**WHAT YOU SHOULD DO:**
In the records below, find every line that contains "ctrl" and list it.

Recorded data:
------------------------------------------------------------

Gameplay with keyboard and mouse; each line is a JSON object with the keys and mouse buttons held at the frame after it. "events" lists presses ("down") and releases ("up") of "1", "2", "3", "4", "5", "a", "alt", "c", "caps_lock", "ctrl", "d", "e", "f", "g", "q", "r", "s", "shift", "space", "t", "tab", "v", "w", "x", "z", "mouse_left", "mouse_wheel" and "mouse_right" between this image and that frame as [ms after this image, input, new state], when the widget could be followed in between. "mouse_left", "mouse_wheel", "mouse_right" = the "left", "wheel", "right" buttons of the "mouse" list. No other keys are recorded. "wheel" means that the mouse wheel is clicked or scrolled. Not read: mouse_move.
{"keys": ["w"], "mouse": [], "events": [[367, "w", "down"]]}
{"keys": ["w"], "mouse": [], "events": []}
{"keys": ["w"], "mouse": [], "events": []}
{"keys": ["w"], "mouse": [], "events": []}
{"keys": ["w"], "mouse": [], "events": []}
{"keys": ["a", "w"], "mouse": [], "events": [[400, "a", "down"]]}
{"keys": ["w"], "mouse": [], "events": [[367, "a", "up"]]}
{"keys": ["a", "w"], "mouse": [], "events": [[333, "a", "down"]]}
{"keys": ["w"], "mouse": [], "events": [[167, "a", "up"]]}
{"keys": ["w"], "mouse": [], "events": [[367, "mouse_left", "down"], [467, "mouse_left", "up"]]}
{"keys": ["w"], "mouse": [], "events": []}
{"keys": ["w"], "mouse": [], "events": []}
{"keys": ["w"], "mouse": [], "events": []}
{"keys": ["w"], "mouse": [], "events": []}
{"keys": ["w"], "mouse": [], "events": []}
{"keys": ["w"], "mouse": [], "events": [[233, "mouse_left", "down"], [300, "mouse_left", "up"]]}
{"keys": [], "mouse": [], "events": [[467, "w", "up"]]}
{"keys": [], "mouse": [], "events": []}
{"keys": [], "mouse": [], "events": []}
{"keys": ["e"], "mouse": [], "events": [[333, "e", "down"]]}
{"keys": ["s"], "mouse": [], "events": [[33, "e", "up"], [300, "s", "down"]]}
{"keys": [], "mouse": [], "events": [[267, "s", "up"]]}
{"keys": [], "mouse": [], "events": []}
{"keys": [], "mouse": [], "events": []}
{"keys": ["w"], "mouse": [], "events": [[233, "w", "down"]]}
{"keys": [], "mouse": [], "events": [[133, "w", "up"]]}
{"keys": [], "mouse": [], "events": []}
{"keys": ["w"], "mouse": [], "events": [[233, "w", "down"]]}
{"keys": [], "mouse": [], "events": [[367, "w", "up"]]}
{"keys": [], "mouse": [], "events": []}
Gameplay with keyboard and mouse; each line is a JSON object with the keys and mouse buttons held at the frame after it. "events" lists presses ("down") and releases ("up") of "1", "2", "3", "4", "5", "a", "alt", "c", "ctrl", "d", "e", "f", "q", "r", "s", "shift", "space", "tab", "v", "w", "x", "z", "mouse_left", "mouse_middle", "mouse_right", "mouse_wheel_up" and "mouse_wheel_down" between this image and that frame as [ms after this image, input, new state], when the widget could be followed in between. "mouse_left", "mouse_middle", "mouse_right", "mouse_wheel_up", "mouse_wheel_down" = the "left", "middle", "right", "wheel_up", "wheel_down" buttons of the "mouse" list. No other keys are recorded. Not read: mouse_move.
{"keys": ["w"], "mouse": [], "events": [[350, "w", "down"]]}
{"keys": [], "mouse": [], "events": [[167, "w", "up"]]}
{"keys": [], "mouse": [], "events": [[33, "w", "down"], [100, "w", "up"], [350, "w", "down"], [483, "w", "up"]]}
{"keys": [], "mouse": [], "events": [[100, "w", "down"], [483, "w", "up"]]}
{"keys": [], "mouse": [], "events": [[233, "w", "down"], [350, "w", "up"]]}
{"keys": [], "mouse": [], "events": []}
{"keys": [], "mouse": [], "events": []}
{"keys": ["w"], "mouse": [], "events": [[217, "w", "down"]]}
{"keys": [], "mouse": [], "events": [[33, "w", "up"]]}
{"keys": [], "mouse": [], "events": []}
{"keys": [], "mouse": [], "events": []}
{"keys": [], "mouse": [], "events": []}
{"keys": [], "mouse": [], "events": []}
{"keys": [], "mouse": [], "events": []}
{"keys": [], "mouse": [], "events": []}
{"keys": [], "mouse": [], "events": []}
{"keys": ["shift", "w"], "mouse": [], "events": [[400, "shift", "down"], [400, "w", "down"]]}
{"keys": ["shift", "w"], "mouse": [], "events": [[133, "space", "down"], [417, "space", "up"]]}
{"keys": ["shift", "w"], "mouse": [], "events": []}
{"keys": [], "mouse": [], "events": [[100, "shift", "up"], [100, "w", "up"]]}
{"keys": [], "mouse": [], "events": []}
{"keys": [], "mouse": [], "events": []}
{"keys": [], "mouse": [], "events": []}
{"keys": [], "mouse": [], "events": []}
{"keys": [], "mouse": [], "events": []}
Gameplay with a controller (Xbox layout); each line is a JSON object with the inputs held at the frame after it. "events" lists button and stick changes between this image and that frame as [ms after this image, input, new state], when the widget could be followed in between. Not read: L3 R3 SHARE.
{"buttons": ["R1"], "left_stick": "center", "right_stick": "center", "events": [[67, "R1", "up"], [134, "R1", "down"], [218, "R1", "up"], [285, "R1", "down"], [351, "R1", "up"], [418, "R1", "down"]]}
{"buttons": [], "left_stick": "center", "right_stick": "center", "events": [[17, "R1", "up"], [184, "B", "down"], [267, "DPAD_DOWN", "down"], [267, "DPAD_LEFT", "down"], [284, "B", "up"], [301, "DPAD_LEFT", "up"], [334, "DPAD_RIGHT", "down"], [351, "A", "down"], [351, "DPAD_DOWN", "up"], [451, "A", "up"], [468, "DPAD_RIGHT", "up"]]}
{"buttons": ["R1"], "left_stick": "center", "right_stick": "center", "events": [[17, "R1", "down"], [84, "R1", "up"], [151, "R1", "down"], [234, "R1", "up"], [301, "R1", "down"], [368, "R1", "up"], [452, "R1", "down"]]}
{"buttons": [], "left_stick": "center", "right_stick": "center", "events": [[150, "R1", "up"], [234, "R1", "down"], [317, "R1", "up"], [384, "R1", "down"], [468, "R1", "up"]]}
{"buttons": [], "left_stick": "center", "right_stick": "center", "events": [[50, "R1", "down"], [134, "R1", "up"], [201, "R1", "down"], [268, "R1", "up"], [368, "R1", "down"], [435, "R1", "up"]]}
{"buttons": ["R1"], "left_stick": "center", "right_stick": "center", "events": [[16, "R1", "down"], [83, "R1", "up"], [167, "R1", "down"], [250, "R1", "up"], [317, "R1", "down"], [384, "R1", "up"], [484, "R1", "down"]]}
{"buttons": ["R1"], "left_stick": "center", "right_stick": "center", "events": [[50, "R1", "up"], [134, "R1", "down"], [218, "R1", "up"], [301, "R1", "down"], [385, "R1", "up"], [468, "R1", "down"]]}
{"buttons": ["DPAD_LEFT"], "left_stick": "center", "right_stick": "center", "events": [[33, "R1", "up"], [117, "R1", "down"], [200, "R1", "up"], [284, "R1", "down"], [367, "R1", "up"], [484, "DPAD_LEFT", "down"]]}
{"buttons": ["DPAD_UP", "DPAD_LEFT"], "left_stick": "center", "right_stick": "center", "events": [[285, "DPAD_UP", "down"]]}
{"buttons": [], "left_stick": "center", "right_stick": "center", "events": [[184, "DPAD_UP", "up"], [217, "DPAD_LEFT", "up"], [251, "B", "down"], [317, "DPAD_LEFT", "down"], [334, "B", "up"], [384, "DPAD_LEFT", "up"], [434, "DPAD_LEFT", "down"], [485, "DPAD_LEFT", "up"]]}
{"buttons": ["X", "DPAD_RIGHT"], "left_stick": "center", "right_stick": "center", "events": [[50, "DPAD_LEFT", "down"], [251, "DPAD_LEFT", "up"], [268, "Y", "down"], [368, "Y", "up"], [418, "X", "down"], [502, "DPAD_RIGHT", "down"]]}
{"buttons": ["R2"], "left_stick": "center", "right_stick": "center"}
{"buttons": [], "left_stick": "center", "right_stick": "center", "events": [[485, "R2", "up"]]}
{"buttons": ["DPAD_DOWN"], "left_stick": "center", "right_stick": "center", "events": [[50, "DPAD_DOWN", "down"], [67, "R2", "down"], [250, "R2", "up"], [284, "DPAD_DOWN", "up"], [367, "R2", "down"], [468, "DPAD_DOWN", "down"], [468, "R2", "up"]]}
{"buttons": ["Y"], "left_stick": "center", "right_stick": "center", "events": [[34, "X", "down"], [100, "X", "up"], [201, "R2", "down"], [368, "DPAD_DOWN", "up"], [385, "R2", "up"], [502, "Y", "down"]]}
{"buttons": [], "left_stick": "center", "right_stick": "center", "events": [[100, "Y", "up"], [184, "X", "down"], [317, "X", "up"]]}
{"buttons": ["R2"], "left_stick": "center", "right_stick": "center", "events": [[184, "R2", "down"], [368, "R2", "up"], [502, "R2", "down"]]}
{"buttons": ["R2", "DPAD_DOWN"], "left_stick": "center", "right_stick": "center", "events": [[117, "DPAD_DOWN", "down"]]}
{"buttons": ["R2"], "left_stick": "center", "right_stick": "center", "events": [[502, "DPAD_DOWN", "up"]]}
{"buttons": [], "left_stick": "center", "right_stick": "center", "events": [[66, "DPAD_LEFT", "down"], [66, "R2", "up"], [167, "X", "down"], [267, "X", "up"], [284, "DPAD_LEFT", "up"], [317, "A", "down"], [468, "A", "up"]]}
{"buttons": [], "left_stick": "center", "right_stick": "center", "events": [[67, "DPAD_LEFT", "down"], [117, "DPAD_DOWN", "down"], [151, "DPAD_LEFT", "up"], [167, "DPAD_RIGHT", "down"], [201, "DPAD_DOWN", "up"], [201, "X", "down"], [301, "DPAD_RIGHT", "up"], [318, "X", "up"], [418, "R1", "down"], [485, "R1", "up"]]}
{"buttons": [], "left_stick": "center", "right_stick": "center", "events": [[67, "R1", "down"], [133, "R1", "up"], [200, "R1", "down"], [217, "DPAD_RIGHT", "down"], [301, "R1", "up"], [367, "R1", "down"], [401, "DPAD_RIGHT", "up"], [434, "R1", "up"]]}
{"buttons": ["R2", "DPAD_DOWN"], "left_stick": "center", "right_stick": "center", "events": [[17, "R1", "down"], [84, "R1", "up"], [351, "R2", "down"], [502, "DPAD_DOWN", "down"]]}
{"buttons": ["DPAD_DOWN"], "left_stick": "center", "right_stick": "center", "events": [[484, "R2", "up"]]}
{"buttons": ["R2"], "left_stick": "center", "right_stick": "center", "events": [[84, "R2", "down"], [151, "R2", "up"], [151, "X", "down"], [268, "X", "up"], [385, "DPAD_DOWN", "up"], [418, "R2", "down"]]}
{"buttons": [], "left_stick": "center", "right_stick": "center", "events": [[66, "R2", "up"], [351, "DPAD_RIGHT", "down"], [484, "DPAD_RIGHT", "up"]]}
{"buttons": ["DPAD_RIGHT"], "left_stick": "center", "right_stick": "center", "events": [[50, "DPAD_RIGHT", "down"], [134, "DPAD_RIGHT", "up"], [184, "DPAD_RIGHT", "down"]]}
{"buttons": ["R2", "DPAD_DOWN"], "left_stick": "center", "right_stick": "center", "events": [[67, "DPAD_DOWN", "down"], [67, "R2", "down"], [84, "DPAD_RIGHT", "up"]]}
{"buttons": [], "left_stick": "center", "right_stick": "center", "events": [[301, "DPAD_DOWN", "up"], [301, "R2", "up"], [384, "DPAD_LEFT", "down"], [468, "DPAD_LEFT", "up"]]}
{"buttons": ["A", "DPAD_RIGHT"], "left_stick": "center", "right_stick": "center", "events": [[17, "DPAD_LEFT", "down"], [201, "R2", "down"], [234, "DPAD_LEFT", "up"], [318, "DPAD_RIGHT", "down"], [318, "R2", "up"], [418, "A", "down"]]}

------------------------------------------------------------

**SOLUTION TO THIS EXERCISE:**
Gameplay with keyboard and mouse; each line is a JSON object with the keys and mouse buttons held at the frame after it. "events" lists presses ("down") and releases ("up") of "1", "2", "3", "4", "5", "a", "alt", "c", "caps_lock", "ctrl", "d", "e", "f", "g", "q", "r", "s", "shift", "space", "t", "tab", "v", "w", "x", "z", "mouse_left", "mouse_wheel" and "mouse_right" between this image and that frame as [ms after this image, input, new state], when the widget could be followed in between. "mouse_left", "mouse_wheel", "mouse_right" = the "left", "wheel", "right" buttons of the "mouse" list. No other keys are recorded. "wheel" means that the mouse wheel is clicked or scrolled. Not read: mouse_move.
Gameplay with keyboard and mouse; each line is a JSON object with the keys and mouse buttons held at the frame after it. "events" lists presses ("down") and releases ("up") of "1", "2", "3", "4", "5", "a", "alt", "c", "ctrl", "d", "e", "f", "q", "r", "s", "shift", "space", "tab", "v", "w", "x", "z", "mouse_left", "mouse_middle", "mouse_right", "mouse_wheel_up" and "mouse_wheel_down" between this image and that frame as [ms after this image, input, new state], when the widget could be followed in between. "mouse_left", "mouse_middle", "mouse_right", "mouse_wheel_up", "mouse_wheel_down" = the "left", "middle", "right", "wheel_up", "wheel_down" buttons of the "mouse" list. No other keys are recorded. Not read: mouse_move.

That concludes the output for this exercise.